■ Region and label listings
——————————
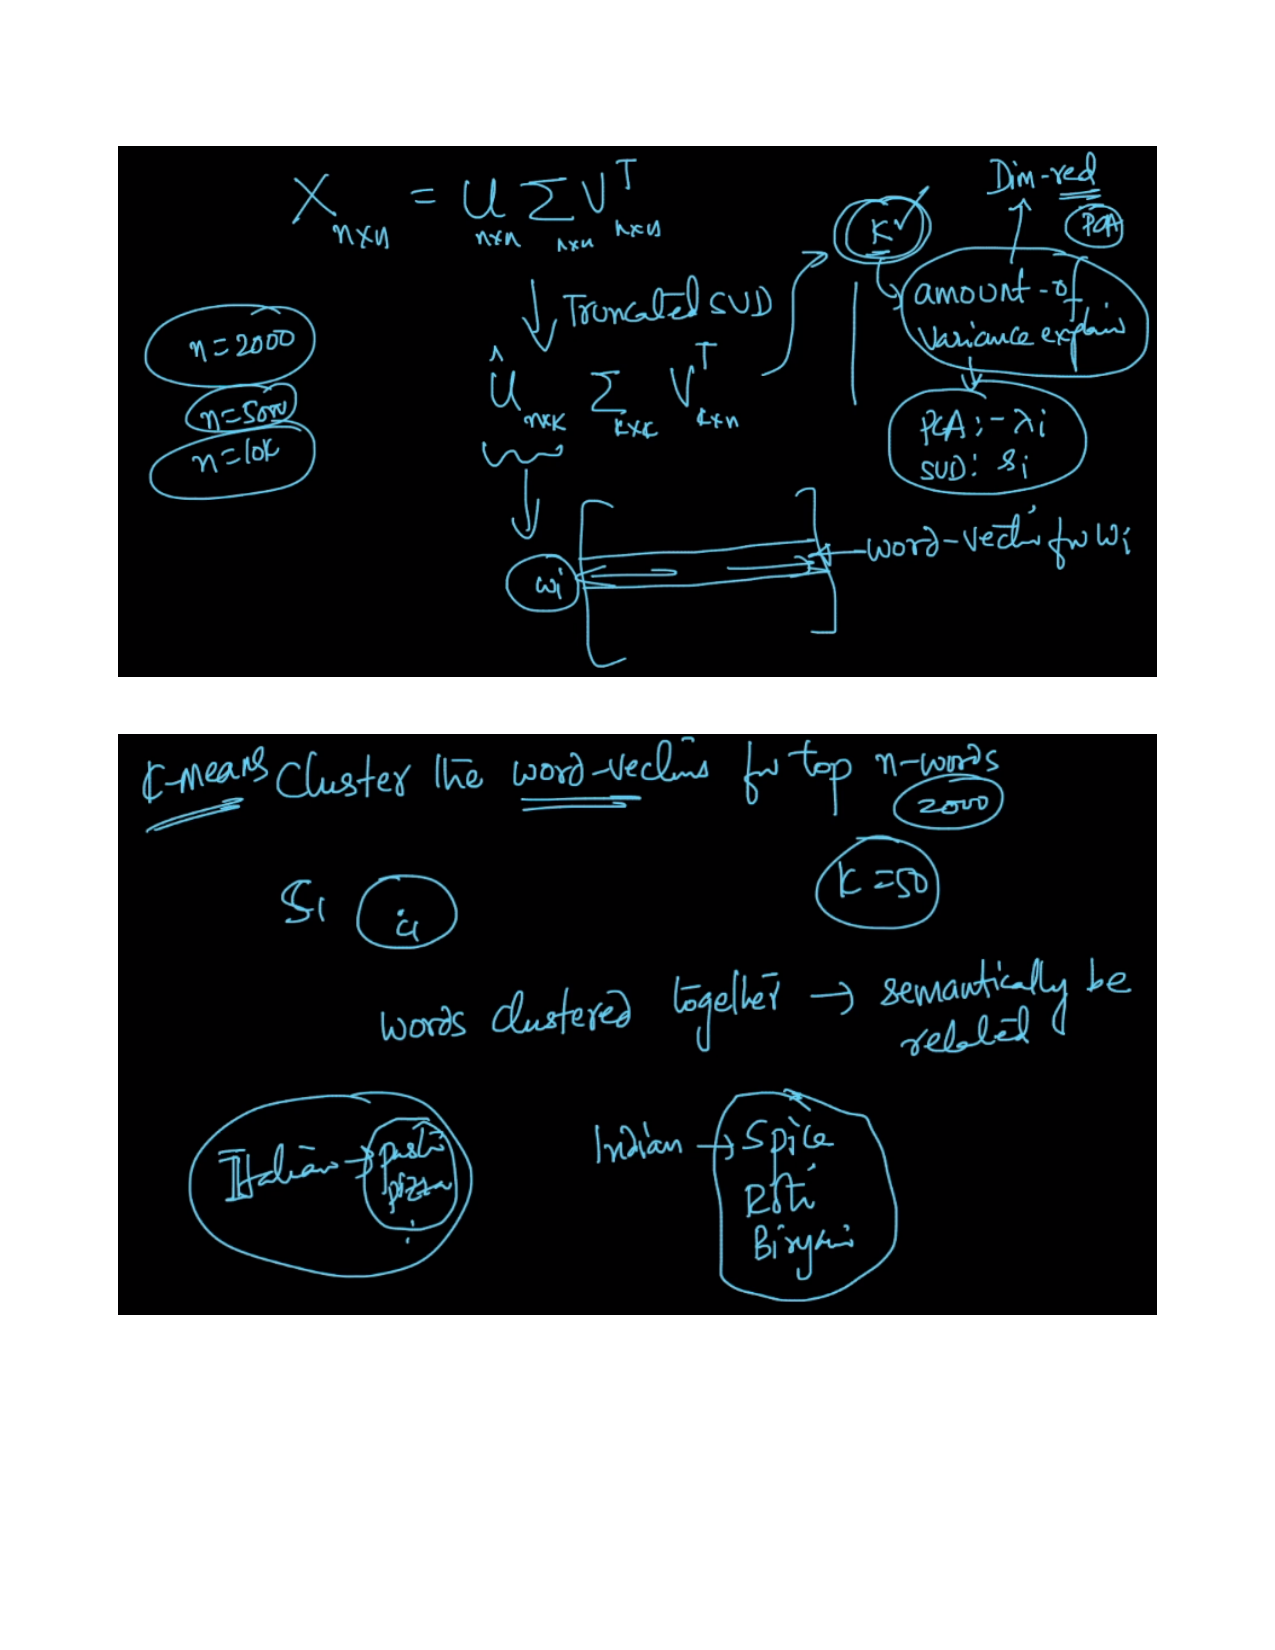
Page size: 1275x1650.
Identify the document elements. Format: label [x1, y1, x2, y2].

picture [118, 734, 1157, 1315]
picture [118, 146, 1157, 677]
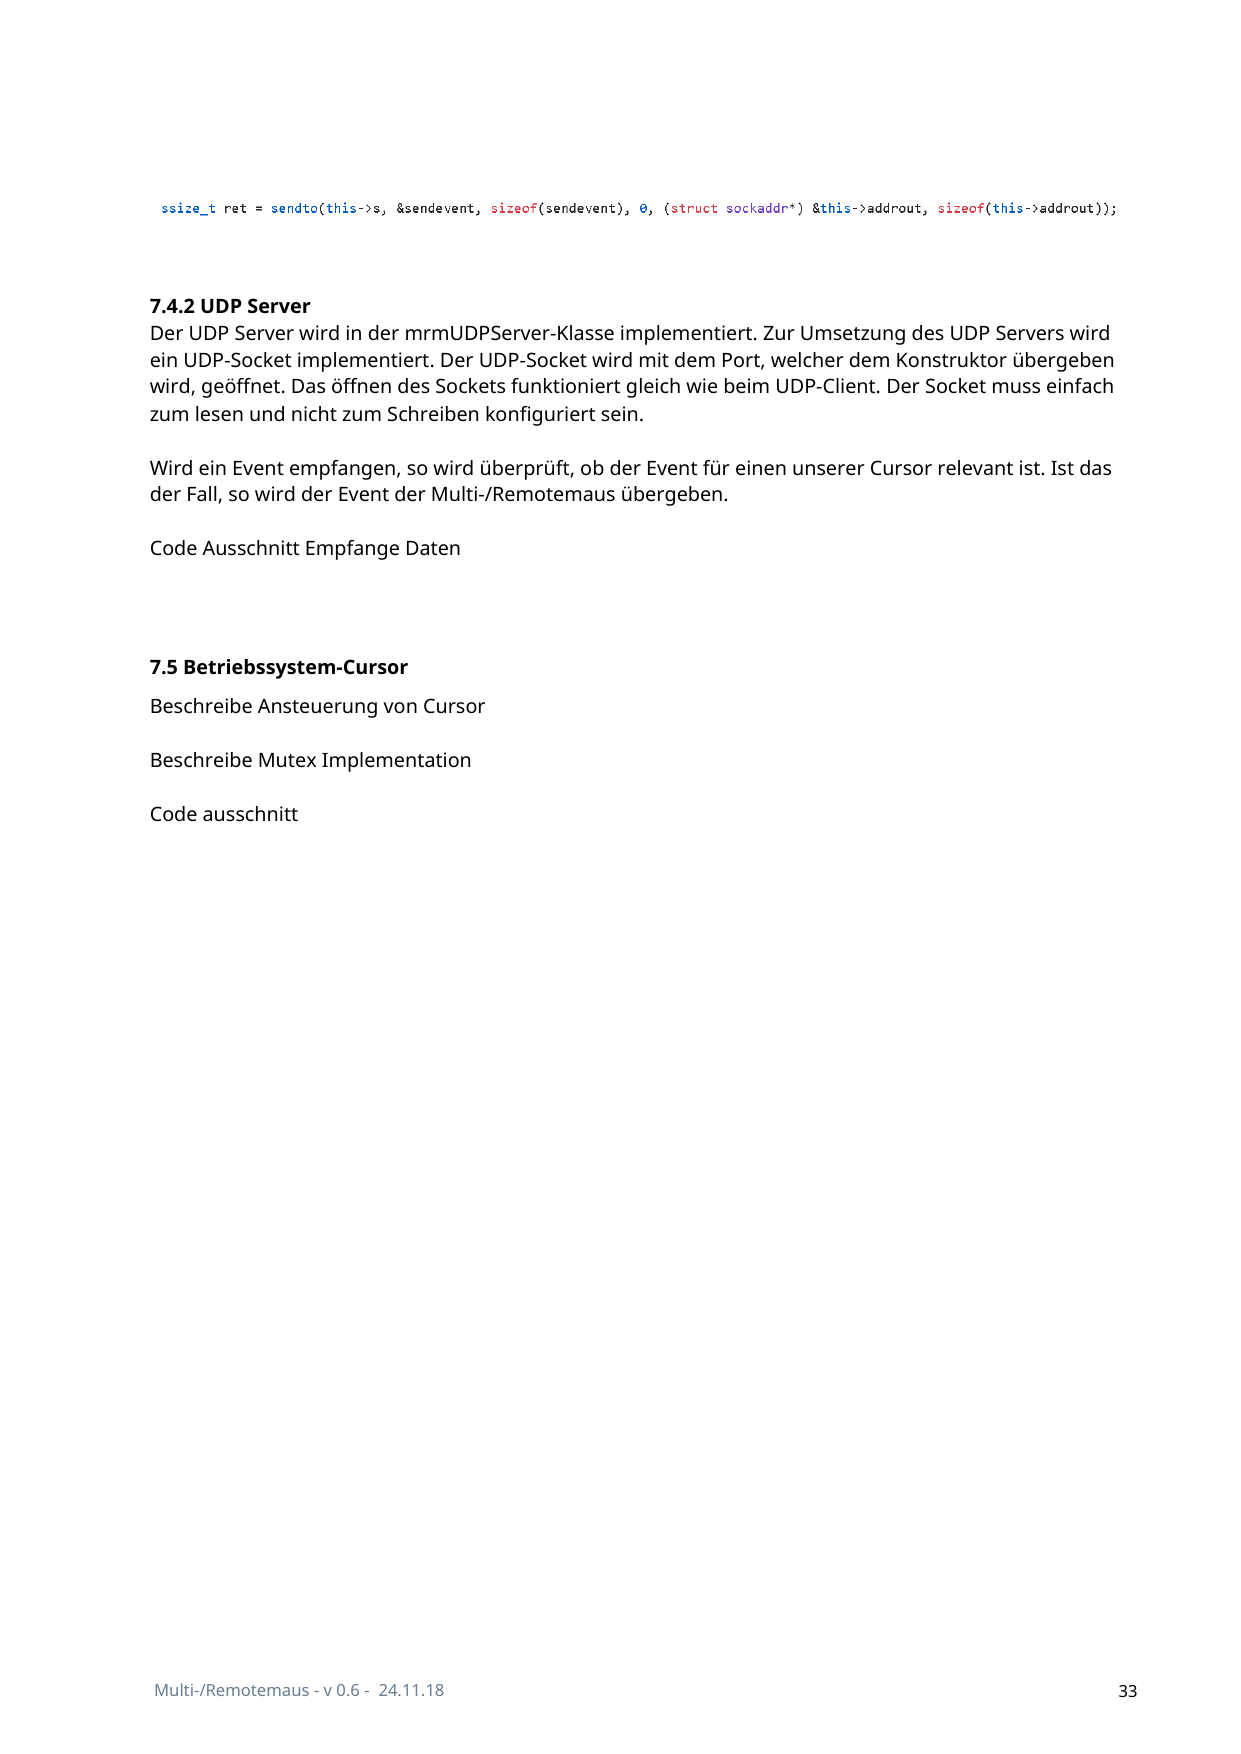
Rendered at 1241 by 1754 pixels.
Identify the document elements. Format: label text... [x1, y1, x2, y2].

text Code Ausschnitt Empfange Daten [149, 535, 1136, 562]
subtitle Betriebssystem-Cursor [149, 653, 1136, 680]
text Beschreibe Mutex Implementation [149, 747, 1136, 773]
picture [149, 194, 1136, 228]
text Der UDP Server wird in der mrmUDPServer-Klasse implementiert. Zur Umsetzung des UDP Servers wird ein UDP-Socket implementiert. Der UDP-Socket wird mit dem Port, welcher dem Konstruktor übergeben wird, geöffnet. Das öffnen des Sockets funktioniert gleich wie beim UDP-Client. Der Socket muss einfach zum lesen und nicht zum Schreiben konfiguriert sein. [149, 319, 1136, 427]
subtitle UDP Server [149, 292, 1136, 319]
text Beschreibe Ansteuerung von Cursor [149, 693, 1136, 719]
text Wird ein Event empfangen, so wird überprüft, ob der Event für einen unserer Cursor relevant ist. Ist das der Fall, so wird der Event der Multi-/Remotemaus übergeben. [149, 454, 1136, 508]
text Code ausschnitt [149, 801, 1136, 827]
——————————
■ What to work on
Copy every line of the items above word for word, leaving out the pictures.

■ Output
Page size: 1275x1650.
Identify the document elements. Format: label [x1, y1, x2, y2].

picture [118, 734, 1157, 1315]
picture [118, 146, 1157, 677]
Rendered at 1241 by 1754 pixels.
Identify the document elements. Format: label text... [x1, y1, x2, y2].

text Code Ausschnitt Empfange Daten [149, 535, 1136, 562]
subtitle Betriebssystem-Cursor [149, 653, 1136, 680]
text Beschreibe Mutex Implementation [149, 747, 1136, 773]
picture [149, 194, 1136, 228]
text Der UDP Server wird in der mrmUDPServer-Klasse implementiert. Zur Umsetzung des UDP Servers wird ein UDP-Socket implementiert. Der UDP-Socket wird mit dem Port, welcher dem Konstruktor übergeben wird, geöffnet. Das öffnen des Sockets funktioniert gleich wie beim UDP-Client. Der Socket muss einfach zum lesen und nicht zum Schreiben konfiguriert sein. [149, 319, 1136, 427]
subtitle UDP Server [149, 292, 1136, 319]
text Beschreibe Ansteuerung von Cursor [149, 693, 1136, 719]
text Wird ein Event empfangen, so wird überprüft, ob der Event für einen unserer Cursor relevant ist. Ist das der Fall, so wird der Event der Multi-/Remotemaus übergeben. [149, 454, 1136, 508]
text Code ausschnitt [149, 801, 1136, 827]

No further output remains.